Reporter gene assays offer a wide range of applicabilities in modern research. In the first place, they serve for characterizing regulatory elements (promoter regions) or modulators (transcription factors) on the genomic level. In particular, luciferase-based reporter gene assays are established in current biomedical and pharmacological research. Due to their extremely low detection limit they have prevailed over fluorescence-based reporter genes. Basically, the regulatory genetic element to be investigated is cloned upstream of a luciferase gene. The reporter gene construct can be introduced into a selected cell system by means of conventional transfection methods. The biological activity of the cloned genetic element can now be characterized in a time-dependent manner. The Fraunhofer IZI offers a complete dual-luciferase system that is suitable for the investigation of genetic regulatory elements from mammalian genomes.

Method

The method comprises three steps:

  • cloning and sequencing the target sequence into the reporter construct
  • transfection of the selected cell system with the reporter construct
  • measurement of the biological activity

optional steps:

  • delivery of external stimulants (e.g. agents) or alteration of culture conditions (e.g. hypoxia)
  • generation of deletion mutants

Reference project

In a cooperation project with the department of General Biochemistry of the University of Leipzig we succeeded in investigating the activity of the human GLO1 promoter in different carcinoma cell lines. At present, the influence of hypoxia on promoter activity is being investigated.

Selected applications

The system is used for the functional characterization of any conceivable regulatory element from mammalian genomes. Moreover, the system offers a way of examining exogenous factors in combination with normal or altered culture conditions.

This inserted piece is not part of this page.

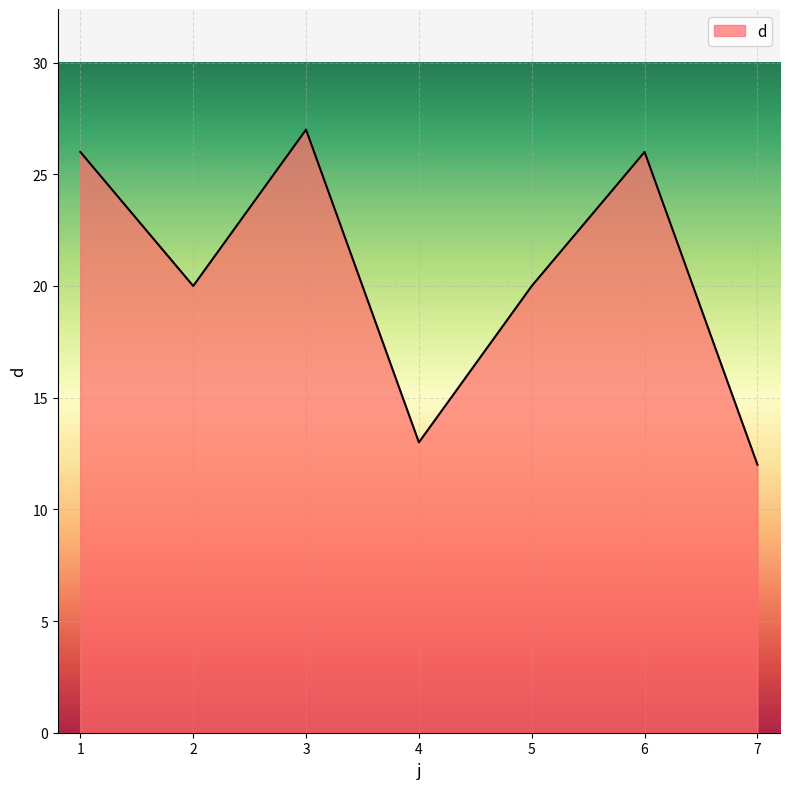

The value at 1 is 26. True or false?

True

Reference project: RNA interference-based tumor models for substance screening and elucidation of mechanisms of action of potential agents

RNAi is a conserved mechanism that regulates gene expression on the post-transcriptional level. In eukaryotes, double-stranded RNA (dsRNA) is processed to form short, small interfering RNAs (siRNA) which results in the degradation of the complementary mRNA. Finally, this leads to the effective down-regulation of the specific protein. These characteristic features result in the application of RNAi in cell cultures and animal models. The specific suppression of gene expression and protein activity modulates the pharmacological inhibition of the target protein and is thus an effective tool in proof-of-principle experiments and the identification and validation of antitumor agents.

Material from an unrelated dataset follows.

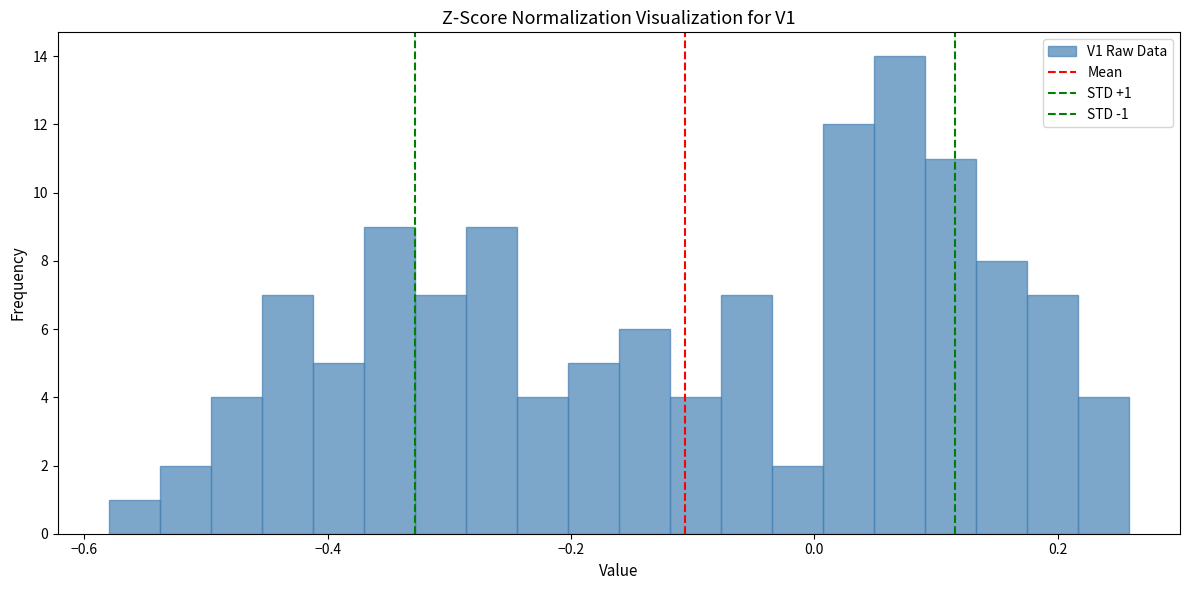

Read against the x-axis, roughly where is the centre of the tallest bar?

0.06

For providing a novel cancer therapy, the reference project aims at the specific and gradual down-regulation of an already identified target protein known as glyoxalase I (GLO I) by means of RNAi. Moreover, the system shall provide a way of re-up-regulating GLO I in order to recreate the initial phenotype.

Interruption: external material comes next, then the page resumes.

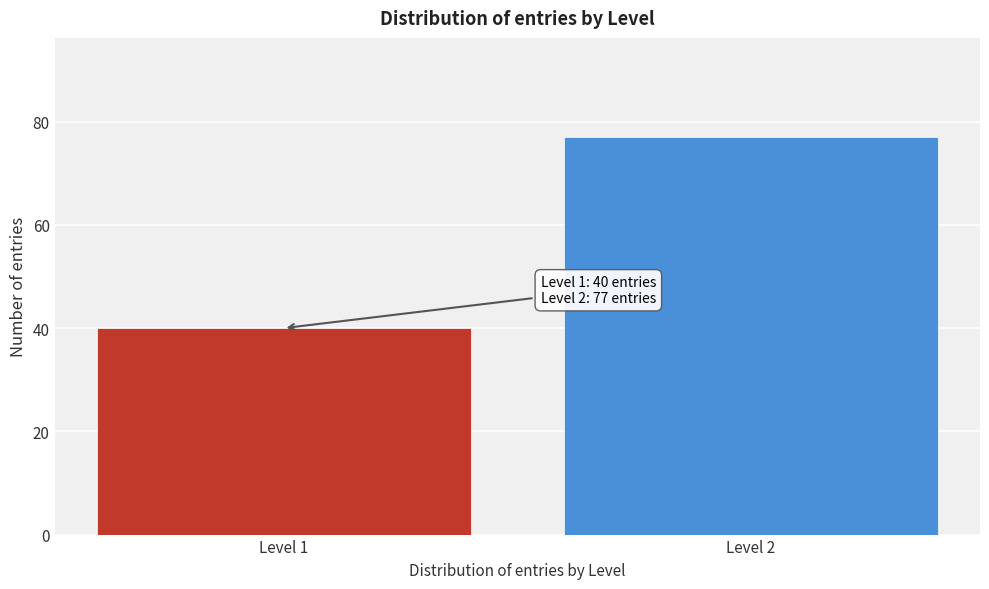

Reading left to right, extract all data points from this chart.

40	77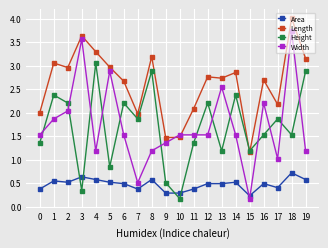

True or false: Area and Height cross at least once.

True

In tumors there is a strong correlation between signal transduction pathways and fundamental metabolic pathways, such as glycolysis and the pentose phosphate cycle. Many tumor-promoting mechanisms have an immediate effect on glycolysis, on the cellular response to oxygen and on the ability of tumors to recruit new vessels for their own nourishment. Since Warburg it has been known that tumors consistently utilize anaerobic pathways to produce ATP by conversion of glucose. One cytotoxic byproduct of glycolysis is methylglyoxal (MGO). The reactive MGO binds to proteins and nucleic acids in high concentrations, thereby inducing apoptosis. All organisms have a glyoxalase enzyme system (GLO I / GLO II) to prevent cell damage caused by high MGO concentrations. In particular in tumor cells, this system is up-regulated in order to minimize the paracatalytically generated high MGO concentrations. The inhibition of glyoxalases could therefore play an important role in cancer therapy. To date, the characterization of the glyoxalases in malignant tumors only referred to histochemical analyses which show an overexpression in tumors. By means of the RNAi model, specific GLO I inhibitors could be identified in substance libraries.